:: 原文書 ::

KZKY memo

自分用メモ.

python: pandas 基本

基本

Rからnumpyに入った人にとってDataFrameがないのは痛い.
pythonのlibraryにpandasというのがあって,それでDataFrame-likeなオブジェクトを扱える.

データ構造

--------------------------------------------------
Dimensions 	Name 	Description
--------------------------------------------------
1 	Series 	1D labeled homogeneously-typed array
1 	TimeSeries 	Series with index containing datetimes
2 	DataFrame 	General 2D labeled, size-mutable tabular structure with potentially heterogeneously-typed columns
3 	Panel 	General 3D labeled, also size-mutable array
--------------------------------------------------

環境

用語

  • index: row
  • label: column

Importしといたほうがいい

import pandas as pd
import numpy as np

Sample code

#!/usr/bin/env python

import pandas as pd
import numpy as np

# time index
dates = pd.date_range("20130101", periods=6)

:: 抜粋リスト ::
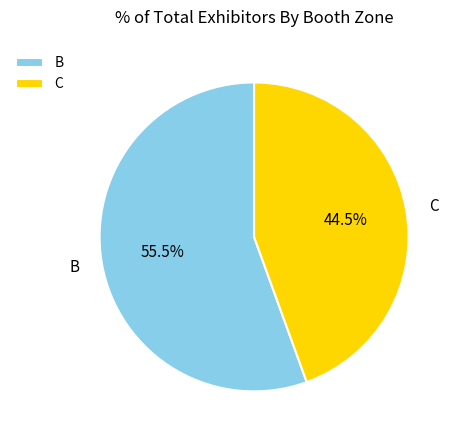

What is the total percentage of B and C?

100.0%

==

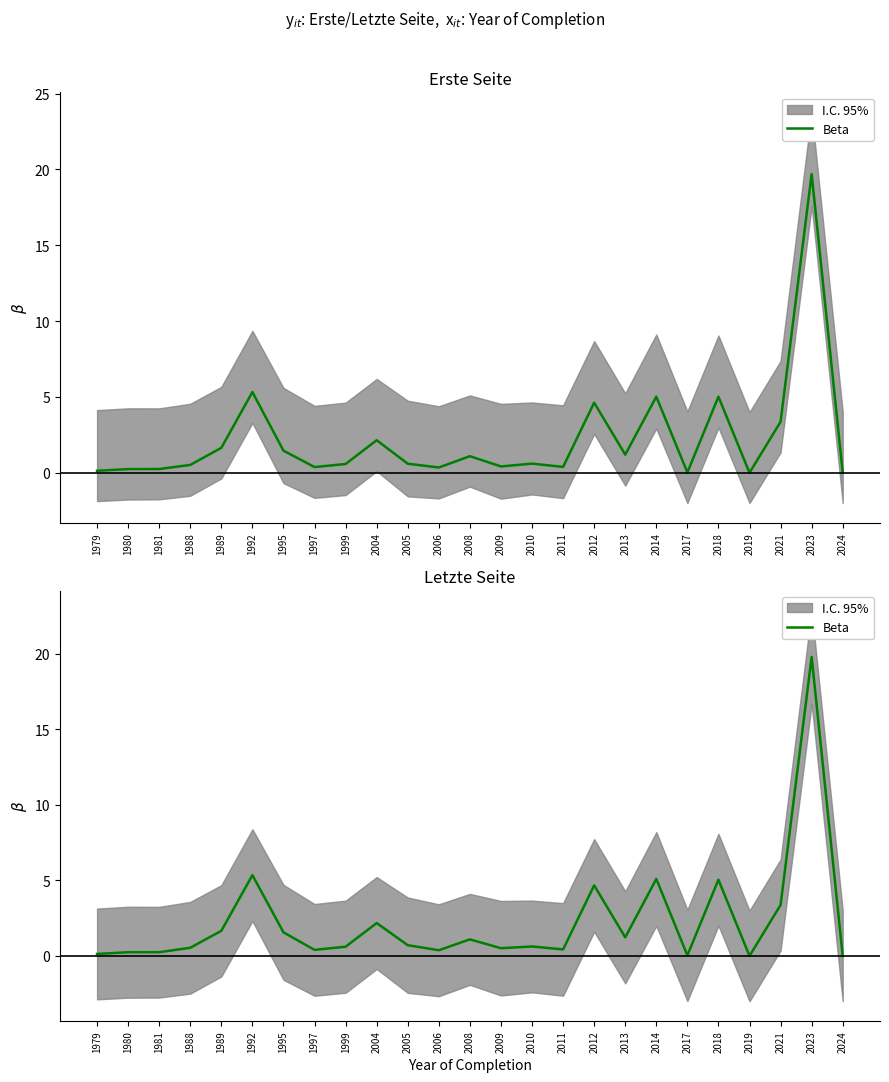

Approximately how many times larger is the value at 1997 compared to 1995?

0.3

:: 内容に関する設問 ::
1. pandasの基本についてのメモにある「Rからnumpyに入った人にとってDataFrameがないのは痛い.」という一文を英語に訳してください。
2. 次の(a)から(c)の記述が、pandasの基本についてのメモの内容と合っているかどうかを、はいかいいえで答えてください。それぞれ、判断の決め手となるメモの語句をそのまま引用してください。
(a) Panelは3次元のデータ構造である。
(b) このメモの用語では、labelは行を指す。
(c) サンプルコードでは、日付の範囲を10期間分作成している。
3. pandasの基本についてのメモを、最後に示された行の後から書き継いでください。

:: 解答一覧 ::
1. For people who came to numpy from R, not having DataFrame is painful.

2.
(a) はい。「General 3D labeled, also size-mutable array」
(b) いいえ。「label: column」
(c) いいえ。「periods=6」

3.
for date in dates:
    print date
    pass

# dateframe
data = np.random.randn(6, 4)
data = pd.DataFrame(data, index=dates, columns=list("ABCD"))
print data

print data.loc["20130101":"20130103", ['A', 'B']]     # slicing (first:last fashion)

# different dtypes for each column (=label)
df = pd.DataFrame({
    'A': 1.,
    'B': pd.Timestamp('20130102'),
    'C': pd.Series(1, index=list(range(4)), dtype='float32'),
    'D': np.array([3] * 4, dtype='int32'),
    'E': pd.Categorical(["test", "train", "test", "train"]),
    'F': 'foo'})

print df.index         # only rows
print df.columns   # only columns
print df.values       # only data (ndarray)

print df.describe()  # summarize data for each column; too useful
print df.T                  # transpose

print df.sort_index(axis=1, ascending=False)   # sort by column (axis=1)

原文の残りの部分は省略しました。